Encore cette chanson à la radio : cinq, dix, vingt fois par jour! Comme si ce n’était pas déjà assez dur de ne plus penser à elle!

Il fait encore bon en cette fin d’après-midi, Florent roule la fenêtre ouverte depuis plusieurs heures avec pour seul objectif de quitter la ville. Il n’a qu’une une idée en tête : voir la mer.

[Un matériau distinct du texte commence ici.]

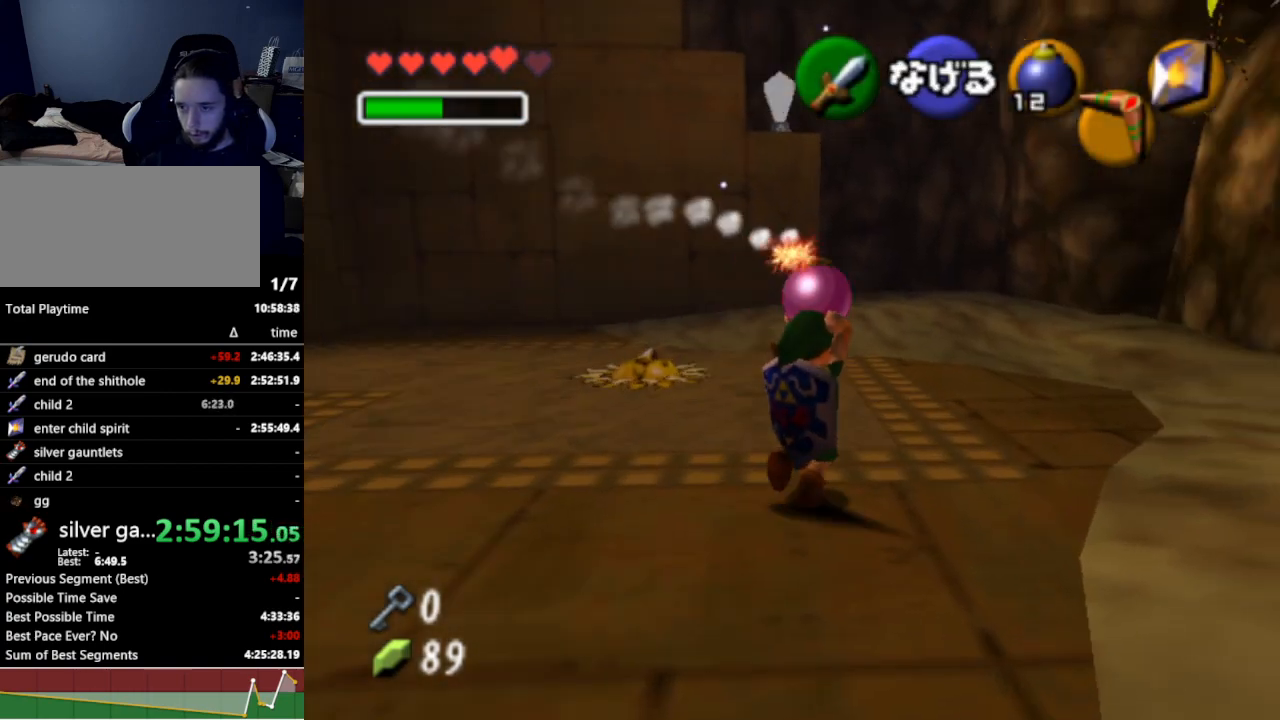
{"buttons": [], "left_stick": "up", "right_stick": "center", "events": [[67, "R1", "up"], [200, "left_stick", "up-left"], [267, "Y", "down"], [367, "Y", "up"], [500, "left_stick", "up"]]}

Sur le siège passager des lettres froissées, éparpillées par l’air qui souffle dans l’habitacle, certaines écrites de sa main mais non envoyées et d’autre reçues et lues au moins cent fois. Sur la banquette arrière quelques affaires dans un maigre sac de voyage.
Septembre ne semble pas vouloir abandonner, l’été s’accroche encore. Il roule sans hâte, sans but, hypnotisé par les lignes blanches qui défilent. L’air qui glisse sur son visage, sèche ses larmes et sature ses oreilles; ainsi entend il moins ce qui passe à la radio. Toujours un hameçon, toujours quelque chose qui ramène à la surface un souvenir enfoui de Perrine qu’il souhaite oublier. Des chewing-gums qui collent au quotidien, aux lieux, aux musiques, aux objets. Tout est teinté d’elle, sent comme elle, porte comme un morceau d’elle.

“J’ai arrêté de t’attendre”, lui a elle écrit. Elle s’est avouée qu’il n’y avait pas de bonheur possible dans la lassitude. Alors elle a regardé autour d’elle, a vu ces regards insistants, comme d’autres soleils qui brillaient aussi... et elle s’est dit pourquoi pas.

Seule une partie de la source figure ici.